Последнее время все чаще думаю, как покинуть "совместное счастье". Не могу с ним разделить его увлечение ФиФой и бездельем. Зато он не пьет. Но много курит. Постоянно тянет косячок.
И однажды это случилось.
Звонит. Я, говорит, в КПЗ. Хихикает. Думаю, обкурился утырок, херней занимается. Че, говорю, ржешь, домой давай. А ему смешно. Тут в телефоне слышу резкий такой и четкий голос. Мужчина. Представляется Андреем Геннадьевичем. Приглашает к себе в отделение, намекнув на срок для суженного. У меня ноги подкосились. Замутило. Захотела взрослой жизни? На! Все сбережения собрала. А следак сидит такой участливый и говорит: «Мало. Я же не один. А он еще и сопротивление оказал.» Отдаю телефон. Снимаю цепочку, матерью подаренную, кольцо. Он подходит. Пальцем так небрежно раскидывает побрякушки по столу. «Мало. Решай скорее. Нам уже его оформлять надо», – говорит и присаживается на край стола, близко так ко мне». И смотрит пристально, глаза не отводит. Испытующе. «Так у меня больше ничего нет», – говорю. « У тебя есть гораздо больше, чем ты думаешь…» – и руку мою кладет к себе на штаны. Это был третий.
Парня своего отмазала.
Сидит теперь перед ящиком, курит.
–– Жень, – стою перед ним. – Же-е-ень! – смотрю на него зло. И вижу, что его глаза затуманены. Я в них не отражаюсь.
Скорее отвернулась – хотя он и не заметил, что я заплакала. Закрылась в ванной. Сижу, думаю. Прошло столько времени – а до меня только сейчас дошло: я дура. Зачем мне он? Я плачу за квартиру и приношу продукты домой, готовлю, убираю – обслуживаю, защищаю. А у меня – соревнования! Сейчас отборочный на Россию. Вечером тренировка.
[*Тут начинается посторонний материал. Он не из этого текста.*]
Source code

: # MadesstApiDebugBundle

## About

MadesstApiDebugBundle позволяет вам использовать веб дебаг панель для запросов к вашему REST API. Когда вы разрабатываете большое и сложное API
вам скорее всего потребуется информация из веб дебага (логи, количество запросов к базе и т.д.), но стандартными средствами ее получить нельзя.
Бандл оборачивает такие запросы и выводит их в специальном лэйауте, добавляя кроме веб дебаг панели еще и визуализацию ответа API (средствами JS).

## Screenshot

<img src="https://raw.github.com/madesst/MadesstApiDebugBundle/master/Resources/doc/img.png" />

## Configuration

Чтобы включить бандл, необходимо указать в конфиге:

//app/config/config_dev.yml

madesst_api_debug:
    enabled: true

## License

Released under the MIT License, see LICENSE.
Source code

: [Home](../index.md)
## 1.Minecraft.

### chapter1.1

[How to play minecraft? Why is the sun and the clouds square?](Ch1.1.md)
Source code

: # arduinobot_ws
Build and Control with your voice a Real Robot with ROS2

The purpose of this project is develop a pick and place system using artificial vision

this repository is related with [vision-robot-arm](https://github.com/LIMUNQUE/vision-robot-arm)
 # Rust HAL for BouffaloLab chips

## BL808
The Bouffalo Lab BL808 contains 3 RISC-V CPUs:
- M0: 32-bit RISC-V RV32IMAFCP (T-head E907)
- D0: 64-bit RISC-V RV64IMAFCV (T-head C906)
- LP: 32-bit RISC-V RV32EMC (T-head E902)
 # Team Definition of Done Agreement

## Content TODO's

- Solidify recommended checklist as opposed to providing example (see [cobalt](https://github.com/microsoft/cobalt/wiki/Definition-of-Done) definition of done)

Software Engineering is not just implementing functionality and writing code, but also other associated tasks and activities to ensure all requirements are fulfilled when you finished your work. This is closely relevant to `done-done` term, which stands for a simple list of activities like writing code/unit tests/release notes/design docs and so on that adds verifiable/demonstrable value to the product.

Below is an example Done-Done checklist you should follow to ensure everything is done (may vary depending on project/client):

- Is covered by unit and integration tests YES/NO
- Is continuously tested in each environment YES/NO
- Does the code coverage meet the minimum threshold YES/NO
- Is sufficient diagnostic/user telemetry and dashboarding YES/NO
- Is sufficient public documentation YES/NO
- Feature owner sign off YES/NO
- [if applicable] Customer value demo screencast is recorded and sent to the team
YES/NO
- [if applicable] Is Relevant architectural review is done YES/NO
Не о такой доле я мечтала, когда покидала отца. Он, кстати, за три эти года ни разу не приехал посмотреть, как живет его дочь. С характером у нас все в семье. Заносчивые, принципиальные. Против воли отца ничего делать нельзя. Он же не просто человек, а заслуженный тренер России. Звезда, шишка в мире спорта. Он таких людей лепил. И из меня хотел слепить. Сейчас домой к нему вернусь – скажет укоризненно: я же говорил. На тренировках все время выжидающе смотрит. Думает, расплачусь и к нему побегу: «Папочка, миленький, прости дочку-дуру!» Дура-то я, может, конечно, и дура, но мне не за что просить прощения. Никого я тогда не оскорбляла. Сказала просто, что хочу жить самостоятельно и не в общежитии колледжа. Как он смотрел. Это был не взгляд отца. Это был взгляд надзирателя.